I've done that, 5 to a kg for powerclip and grenades. I never really researched what actual weight may be in the way of accuracy, I simply felt the need to assign mass ratings to both for that very reason.


Tollon wrote:
A grenade was something like 1 pound, I was allowed six if we went to war.  That's at least what my two brain cells. so that was half a kilo. or .5.

^^^ {EDIT} multi-quote bug again

Well there it is for the grenades, I had no idea. Based on Hollywood depictions one might think they were akin to baseballs. 
Wink
I'm not overly fond of Zeb's Guide...nor do I have any qualms stating why. Tongue out

My SF website

Tollon's picture
Tollon
April 7, 2016 - 1:39am

http://www.armystudyguide.com/content/army_board_study_guide_topics/hand_grenades/hand-grenades-study-guide.shtml

hand grenade: 14 ounces  or .4 kilos (rounded up of course.)

Shadow Shack:  And why not made them look and act like a baseball? That would roughly make them .15 kilos. 

I was under the impression that most of the wieght of the weapon was shrapnel.  I could be wrong, but then again, who can say what superdense, light wieght scrap alloy they use for grenades in the future?


ChrisDonovan's picture
ChrisDonovan
April 7, 2016 - 8:28am
A full Glock 17 normal (ie non-extended) magazine is about .2 KG  You had it right, Shadow. 

A fully loaded Glock is in the 1 kg range. 

A fully-loaded DE .50 is in the 2-2.5 kg range.

An M67 hand grenade (modern US Army issue) is about .4 kg.

The old "pineapple" hand grenade is about .6 kg.

The XM-8 assault rifle is about 3.5 kg.  (Not sure if that is loaded or unloaded).

Sargonarhes's picture
Sargonarhes
April 18, 2016 - 7:05pm
ChrisDonovan wrote:
Speaking of weight.  "Beltpacks" are a misnomer.  Want to know how big of one?  Try hanging 4 large jars of peanut butter from your belt.  That's a bout the same weight as a beltpack.  Those things are HEAVY.
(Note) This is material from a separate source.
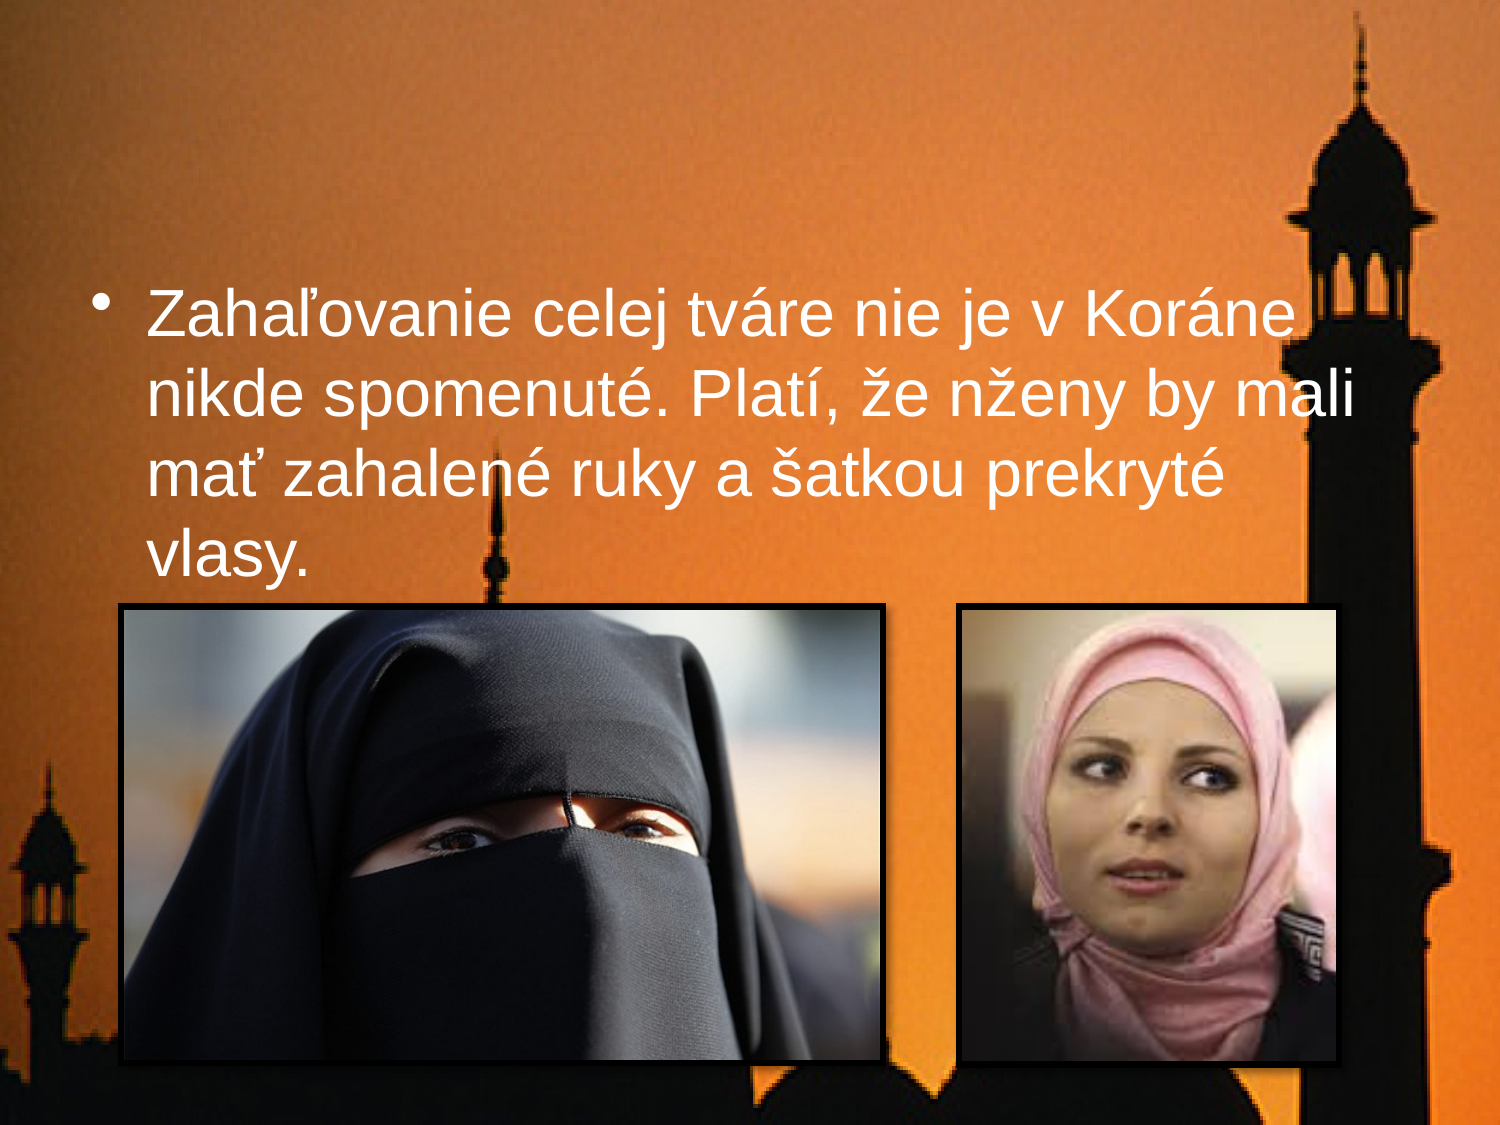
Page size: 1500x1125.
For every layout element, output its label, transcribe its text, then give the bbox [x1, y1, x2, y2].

picture [0, 0, 1500, 1125]
list Zahaľovanie celej tváre nie je v Koráne nikde spomenuté. Platí, že nženy by mali mať zahalené ruky a šatkou prekryté vlasy. [74, 262, 1426, 1006]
You know, that's why when I've drawn depictions of characters with those "Beltpacks" I more or less had them strapped to the leg like in a holster more than on the belt. Of course that character was the team's heavy weapon guy and used a heavy laser, toteing a beltpack on each leg and a backpack. Eventually I had him switched to carrying a gyrojet rifle, which aside from the weight of an actual box magazine there was the space to store the ammo you're then dragging around with you.
In every age, in every place, the deeds of men remain the same.